Primary Aircraft:
Sig Rascal 110
Wing Span: 110 inches
Length: 78 inches
Weight: 13 pounds dry, 15 pounds loaded
Engine: 25cc Gas
Wing Loading: 20oz /sq. foot
Computers Used:
Ground Station / Avionics Interface
Toshiba Satellite Pro
2.2 GHz Pentium IV
512 MB Ram
60 GB HD
NVidia Geforce4 Mobile
AI / Computer Vision Machine
Custom Workstation
Dual Pentium IV Xeon 2.2 Ghz
1 GB Ram
20 GB HD
NVidia Geforce 5200FX
System Concept:
Level One:
Although this level was completed in the past by a previous team, it was neccessary for the current team to gain the experience of completeing this on their own. Software is also needed so that when integration of levels one, two and three is needed to win the competition, a solid component is in place.
All navigation and high level decisions are handled by a custom UA ARC package called JUAV (Java Unmanned Aerial Vehicle). JUAV provides an artificial intelligence module that allows for control and collaboration of multiple aerial and ground vehicles via TCP/IP.
Our level one strategy involves two distinct phases: first, the mission is configured by adding as many waypoints are needed to complete the 3km ingress specified by the rules. After entering this, the JUAV display provides a Level One Judging viewer – which includes several subpanels. One panel contains a map showing the current position of aircraft and ground station as well as the waypoints and connecting paths.

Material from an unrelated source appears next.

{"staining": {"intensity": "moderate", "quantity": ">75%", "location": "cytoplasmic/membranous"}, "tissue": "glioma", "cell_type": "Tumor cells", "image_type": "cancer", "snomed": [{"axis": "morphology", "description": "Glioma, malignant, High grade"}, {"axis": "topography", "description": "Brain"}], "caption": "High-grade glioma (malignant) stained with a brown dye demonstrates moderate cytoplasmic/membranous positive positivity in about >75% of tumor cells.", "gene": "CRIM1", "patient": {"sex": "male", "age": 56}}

Another panel lists all the waypoints entered during the configuration phase along with two numbers: the closest the aircraft has ever come to the specified waypoint and the current distance from the waypoint. This is done not only to provide a judging viewer at competition, but also to allow for debugging and performance analysis of our system during test flights.
Level Two:
This level is the one that is having our full team’s efforts concentrated on this year. As with the first level, the first step is to configure the mission. This is done by loading a geo-referenced image into a piece of software called Joliet that analyzes the image and detects all the buildings in the image and creates a file containing this info. JUAV loads this file and uses the facts stated in the rules concerning the location of the symbol to select individual buildings from this file as candidates for containing the symbol. A file loaded by JUAV at startup containing information about the flight characteristics of the aircraft used in the mission is utilized by the AI to come up with an optimized search path.
The camera system currently being developed features a Sony VISCA compliant camera mounted in a pan-tilt turret that has several features. The first and most crucial is to steer the camera at specific angles to combat problems in aerial imaging such as the aircraft crabbing as well as to precisely aim the camera. The controller for the turret can be set to a stabilization mode, where the turret is commanded to stay aimed at a specific orientation and then uses information from gyros to hold the camera at this position, sending corrections to the actuators. The final feature is a tracking mode, this mode when enabled works closely with the computer vision software to keep a detected image centered in the frame. Specific orientations, zoom and focus settings are determined during the path planning phase described above so that the camera is always pointed at its desired target with optimum settings.
Object and portal detection is accomplished via techniques that will not be described here until after competition this year, due to the fact that it would give a competitve advantage to other teams. The results of which are reported to the AI, which can make decisions based upon it.
Level Three: (UPDATED 1/28/06!)
A team of three mechanical engineering sophmores that had originally intended on starting their own UAV project have joined our team as an autonomous subteam that will operate independant of the rest of our team, and focus solely on the level three components. They have started assembling prototypes and concept designs. When they get the mechanical aspect completed, the team’s main software will step in and make the vehicle autonomous. Details to follow soon.
Level Four:
The level four approach will consist of running the first three levels in sequence in JUAV, as each individual level has been carefully constructed as to allow seemless interfacing and connecting with the others. This will allow us to make a level four attempt as soon as we have completed the first three, due to the fact additional time was spent building a robust framework early on, rather than attempting to glue many unrelated modules near completion time.